Modern carbon fiber bicycles are sold in only a few different sizes because the tooling is expensive. However, every person is different and rides in a unique way. Therefore, customized bicycles are required for the optimal enjoyment and performance of cycling. Custom bicycles can be very expensive due to the manual labour involved when fabricating without tooling. ideas2cycles has developed a process that allows the use of modern materials and joining methods in custom bicycles without the need for expensive tools. The solution is casting metal nodes for joining carbon fiber tubes. The tooling is printed using a voxeljet VX1000 printer.
There are two reasons why projects such as this one can be implemented: In the first place Antin is a graduate engineer who has required know-how, and secondly he knows about the digital production methods which allow for the cost-effective implementation of putting creative ideas into practice. In this context, Antin bases the concept of the bike frame on a simple but ingenious design, and combines the various frame tubes with exactly calculated sleeves. An magnesium alloy is used for the precision casting parts to save on weight.

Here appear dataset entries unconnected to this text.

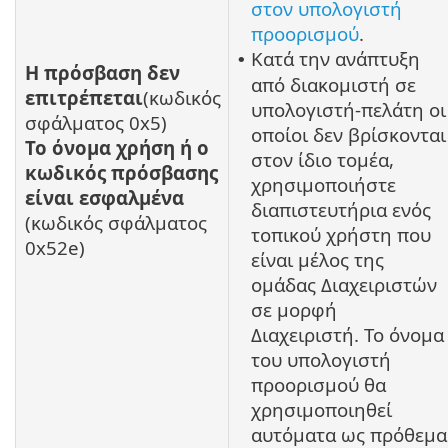
στον υπολογιστή
προορισμού
.
Κατά την ανάπτυξη
•
Η πρόσβαση δεν
από διακομιστή σε
επιτρέπεται
(κωδικός
υπολογιστή-πελάτη οι
σφάλματος 0x5)
οποίοι δεν βρίσκονται
Το όνομα χρήση ή ο
στον ίδιο τομέα,
κωδικός πρόσβασης
χρησιμοποιήστε
είναι εσφαλμένα
διαπιστευτήρια ενός
(κωδικός σφάλματος
τοπικού χρήστη που
0x52e)
είναι μέλος της
ομάδας Διαχειριστών
σε μορφή
Διαχειριστή. Το όνομα
του υπολογιστή
προορισμού θα
χρησιμοποιηθεί
αυτόματα ως πρόθεμα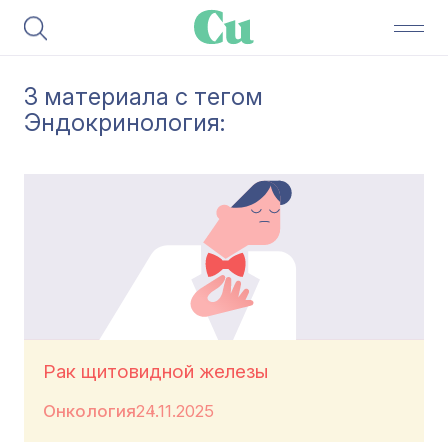
3 материала с тегом
Эндокринология:
Рак щитовидной железы
Онкология
24.11.2025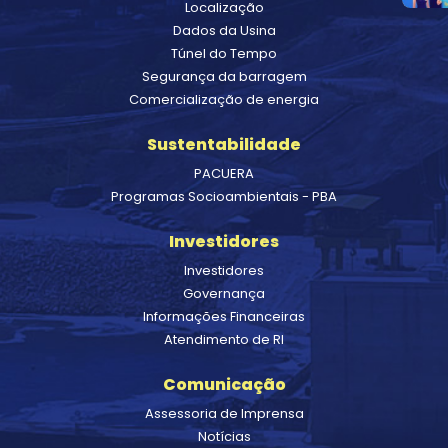
Localização
Dados da Usina
Túnel do Tempo
Segurança da barragem
Comercialização de energia
Sustentabilidade
PACUERA
Programas Socioambientais - PBA
Investidores
Investidores
Governança
Informações Financeiras
Atendimento de RI
Comunicação
Assessoria de Imprensa
Notícias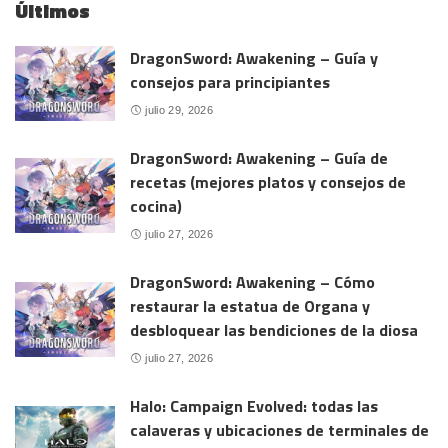
Últimos
DragonSword: Awakening – Guía y
consejos para principiantes
julio 29, 2026
DragonSword: Awakening – Guía de
recetas (mejores platos y consejos de
cocina)
julio 27, 2026
DragonSword: Awakening – Cómo
restaurar la estatua de Organa y
desbloquear las bendiciones de la diosa
julio 27, 2026
Halo: Campaign Evolved: todas las
calaveras y ubicaciones de terminales de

The process starts with simulation-based design. Load cases and boundary conditions are defined and topology optimization is performed. The optimal shape is then transferred to a CAD model that contains the tailored dimensions for each customer. The tooling is designed and the casting process is simulated. When the design is ready, the STL files of the tools are sent to a company (Hetitec Oy) for printing. Within a week the tools arrive at the foundry and the casting can be done. Difficulties in casting the metal matrix composite (Al-SiC) material led to a failed first attempt. Changes in the mold design were required, but fortunately the fast lead time of the molds meant that the problems were quickly solved. The successful nodes are post-machined and bonded to carbon fiber tubes. The bike is now ready for a test ride!
"We have tried a variety of methods for building bike frames according to customer specifications in single batch sizes. The 3D printing technology turned out to be the simplest and most cost-efficient method," says Antin. The clever guy from Finland e-mails the CAD data for the sleeves to the voxeljet service centre. Here, a 3D printer quickly prepares the plastic models for subsequent precision casting in a fully automated process without the use of tools. The plastic molds are as precise and true-to-detail as prescribed by the requirements.
Kim-Niklas Antin already envisions the bike production of tomorrow: "The customer will select his favourite frame from a set of basic types, which is then customised to his requirements in CAD and subsequently printed using the 3D printing method – and that´s that."